A decision by Whiting Petroleum Corp., the largest producer in North Dakota's Bakken shale basin, to put itself up for sale looks to be the first tremor in a potential wave of consolidation as $50-a-barrel prices undercut companies with heavy debt and high costs.

For the first time since wildcatters such as Harold Hamm of Continental Resources Inc. began extracting significant amounts of oil from shale formations, acquisition prospects from Texas to the Great Plains are looking less expensive.

Buyers are ultimately after reserves, the amount of oil a company has in the ground based on its drilling acreage. The value of about 75 shale-focused U.S. producers based on their reserves fell by a median of 25 per cent by the end of 2014 compared to 2013, according to data compiled by Bloomberg. That's opening up new opportunities for bigger companies with a better handle on their debt, said William Arnold, a former executive at Royal Dutch Shell PLC.

"In this market, there are whales and there are fishes, and the whales are well armed," said Mr. Arnold, who also worked as an energy-industry banker and now teaches at Rice University in Houston. "There are some very vulnerable little fishes out there trying to survive any way they can."

Smaller producers with significant debt that depend on higher prices to make money are the most likely early targets for buyers such as Exxon Mobil Corp. or Chevron Corp., companies that have bided their time for years as the value of some shale fields soared to $38,000 (U.S.) an acre from $450 just a few years earlier.

The market crash is creating "a consolidation game," Timothy Leach, Concho Resources Inc.'s chief executive said on a Feb. 26 call with investors.

"It's harder to be a small company today than it has been in the past."

In the preplunge days, acquisitions were dominated by foreign buyers overpaying to get a seat at the shale boom table.

Now, an expected surge of deals is more likely to feature fire sales by companies unable to pay expenses, falling asset prices and a widening division between the haves and have-nots.

Sellers will be companies such as Whiting, handicapped by heavy debt and lacking the cash reserves or hedging contracts that would have provided some insulation from the market crash. Among the three biggest producers in North Dakota – Whiting, Continental and Oasis Petroleum Inc. – the value per-barrel of reserves has fallen by about half since June, the data show, meaning those reserves would cost a buyer half what they were worth eight months ago.
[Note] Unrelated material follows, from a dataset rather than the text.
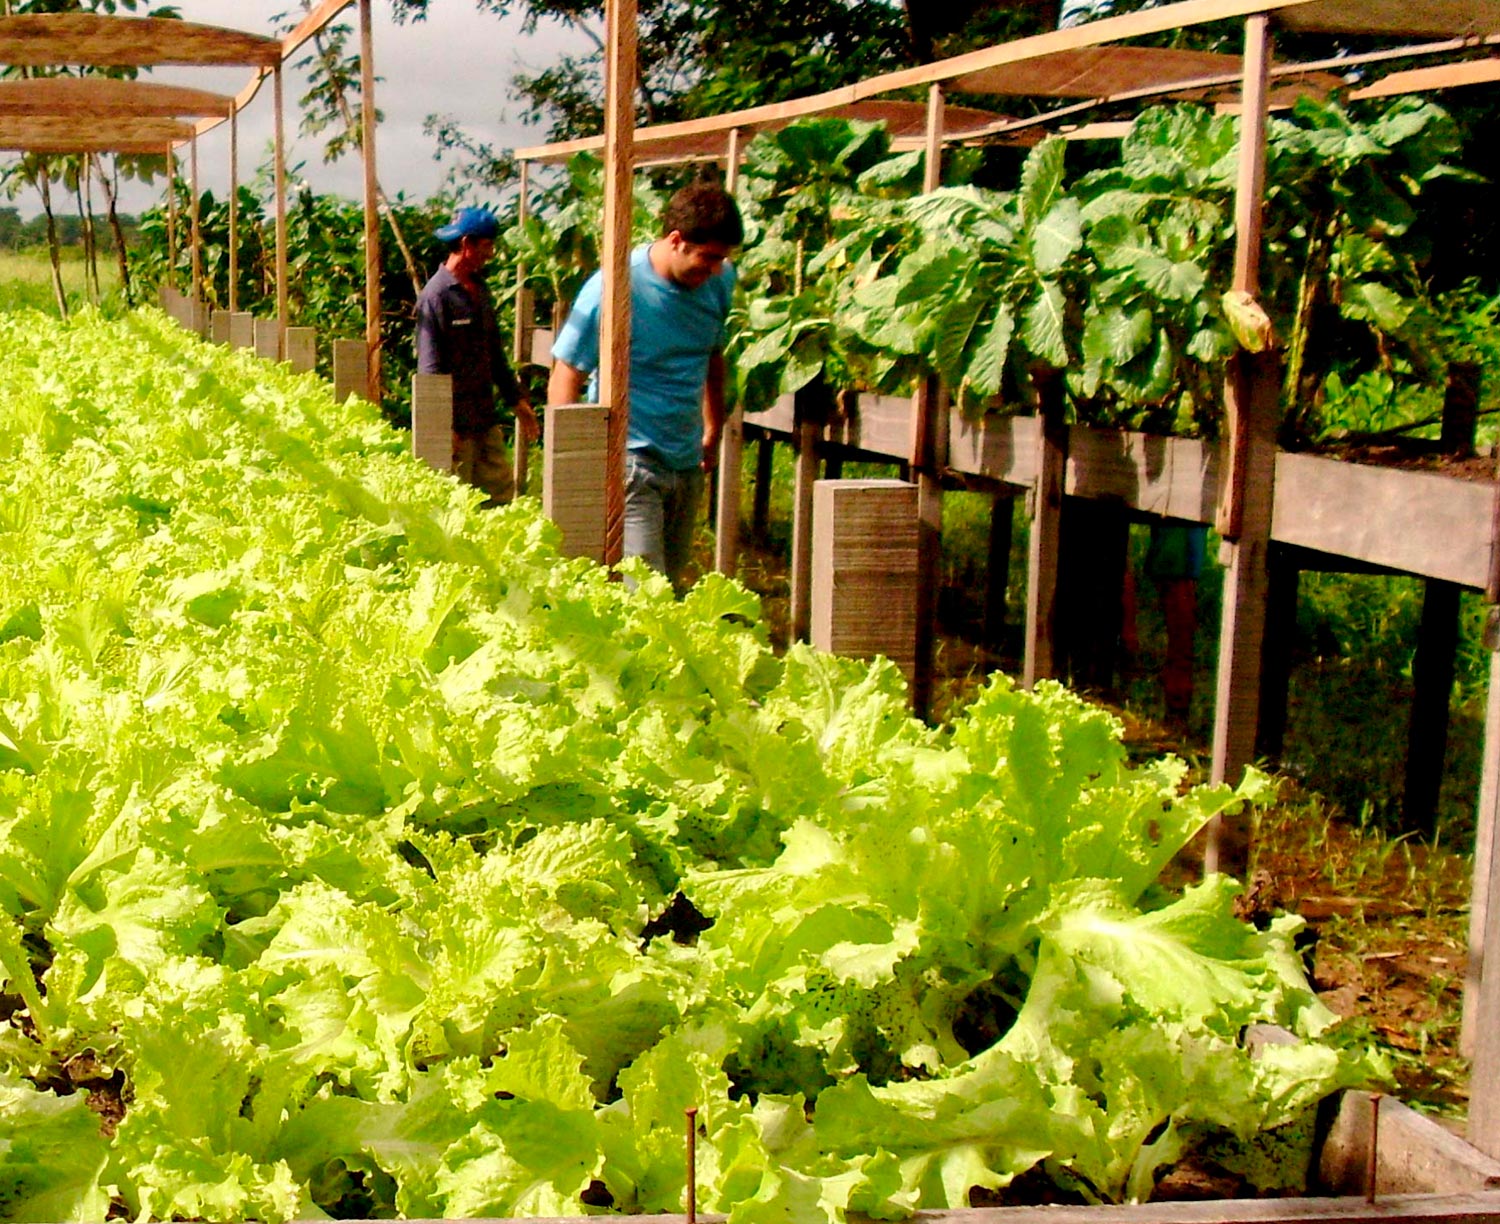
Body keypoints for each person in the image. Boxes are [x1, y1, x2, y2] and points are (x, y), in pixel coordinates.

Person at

Exxon is the only major oil company with a triple-A credit rating, which gives it unparalleled borrowing power for financing deals.
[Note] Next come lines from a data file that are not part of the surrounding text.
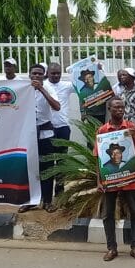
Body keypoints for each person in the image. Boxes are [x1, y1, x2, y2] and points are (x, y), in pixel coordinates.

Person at [96, 97, 135, 262]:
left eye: (122, 107)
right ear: (109, 109)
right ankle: (112, 248)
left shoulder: (132, 127)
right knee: (108, 215)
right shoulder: (102, 131)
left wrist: (133, 137)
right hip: (110, 179)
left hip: (130, 178)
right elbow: (99, 159)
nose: (120, 110)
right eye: (116, 107)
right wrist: (99, 181)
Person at [19, 64, 61, 213]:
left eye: (39, 74)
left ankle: (48, 201)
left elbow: (57, 106)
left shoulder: (49, 89)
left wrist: (42, 89)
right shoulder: (22, 90)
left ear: (44, 76)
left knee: (47, 168)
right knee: (29, 169)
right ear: (29, 75)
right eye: (34, 74)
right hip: (28, 135)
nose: (36, 76)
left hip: (45, 133)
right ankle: (31, 201)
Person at [46, 63, 76, 195]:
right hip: (47, 128)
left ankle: (59, 191)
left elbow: (85, 86)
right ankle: (45, 192)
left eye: (58, 73)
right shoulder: (43, 86)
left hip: (63, 127)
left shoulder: (66, 86)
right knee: (47, 160)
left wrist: (96, 70)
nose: (56, 75)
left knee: (62, 160)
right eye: (53, 73)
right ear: (47, 73)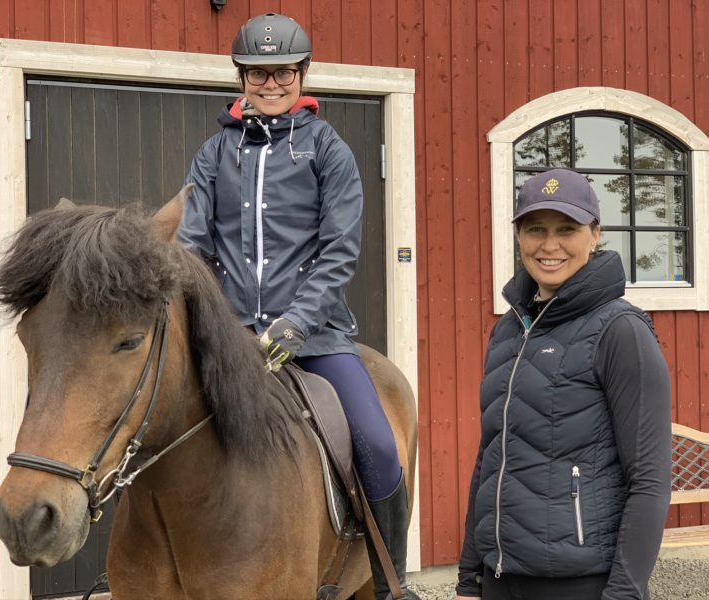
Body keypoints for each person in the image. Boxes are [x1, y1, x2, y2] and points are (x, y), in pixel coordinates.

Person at [177, 13, 419, 600]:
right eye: (258, 73)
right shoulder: (214, 154)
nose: (270, 84)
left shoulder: (328, 151)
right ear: (241, 77)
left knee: (380, 447)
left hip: (315, 337)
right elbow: (191, 245)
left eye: (282, 72)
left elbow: (340, 250)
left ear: (302, 74)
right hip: (232, 334)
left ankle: (389, 582)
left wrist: (298, 320)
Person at [455, 168, 672, 600]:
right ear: (519, 237)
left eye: (567, 229)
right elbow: (491, 459)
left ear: (595, 235)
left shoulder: (621, 330)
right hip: (501, 579)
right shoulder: (509, 329)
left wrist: (625, 592)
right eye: (535, 229)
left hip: (580, 584)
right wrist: (469, 577)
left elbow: (649, 478)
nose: (549, 245)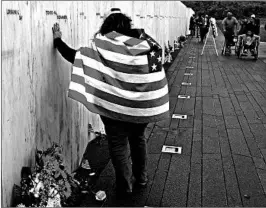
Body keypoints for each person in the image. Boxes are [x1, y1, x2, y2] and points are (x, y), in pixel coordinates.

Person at [52, 8, 169, 198]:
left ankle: (125, 186)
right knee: (138, 140)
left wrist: (58, 40)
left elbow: (76, 57)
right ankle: (141, 178)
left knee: (118, 144)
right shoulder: (143, 47)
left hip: (112, 109)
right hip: (140, 109)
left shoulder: (102, 51)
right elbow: (156, 62)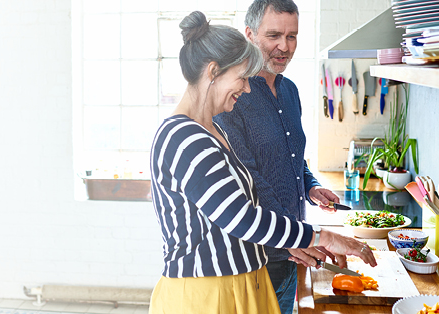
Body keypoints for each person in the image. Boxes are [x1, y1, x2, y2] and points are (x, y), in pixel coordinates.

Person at [148, 11, 375, 314]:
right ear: (213, 72)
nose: (245, 87)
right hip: (208, 295)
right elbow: (241, 218)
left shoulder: (210, 130)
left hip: (241, 284)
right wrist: (324, 237)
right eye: (241, 78)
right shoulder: (184, 138)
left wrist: (295, 238)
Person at [212, 1, 341, 312]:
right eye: (273, 35)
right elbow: (249, 179)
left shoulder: (290, 91)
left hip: (293, 251)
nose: (284, 46)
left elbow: (292, 156)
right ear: (250, 35)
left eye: (292, 36)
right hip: (255, 258)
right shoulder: (233, 96)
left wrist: (310, 186)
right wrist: (299, 237)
More importantly, the company has $226-billion of its own shares stashed away from buybacks that it could use to buy other companies. That was how Exxon paid for Mobil in 1999 and XTO Energy Inc. in 2010.
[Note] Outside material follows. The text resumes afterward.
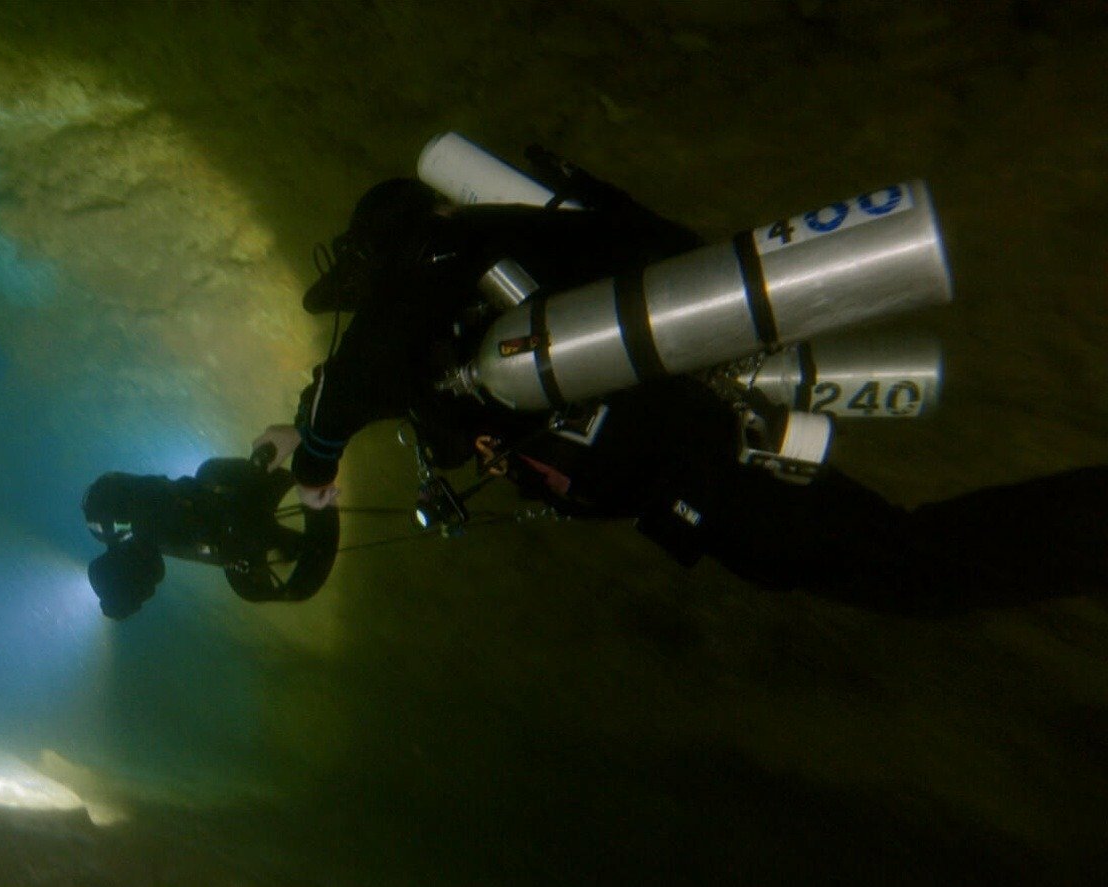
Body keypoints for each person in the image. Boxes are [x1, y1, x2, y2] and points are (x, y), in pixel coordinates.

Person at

Chevron holds $43-billion of its own shares in its treasury alongside $13-billion in cash, and the company has ample ability to borrow.

An analysis by Wolfe Research LLC's Paul Sankey found the likeliest takeover candidates among major U.S. and Canadian producers included Continental, Apache Corp., Devon Energy Corp. and Anadarko Petroleum Corp. Those companies are big enough to help a buyer such as Exxon gain oil reserves at a cheaper price compared with peers, Mr. Sankey wrote Feb. 2.

Whiting has reached out to potential buyers, including Statoil ASA, about a sale, people familiar with the matter said this week.

The Denver-based company would be an attractive target for Exxon, Chevron or Hess Corp., all of which have operations in North Dakota and would benefit from scaling up, according to a Bank of America Corp. note to investors Monday.

Spokesmen for Exxon, Statoil, Chevron and Hess declined to comment on their potential interest in buying shale companies. Spokesmen for Anadarko, Apache and Devon declined to comment about their interest in selling.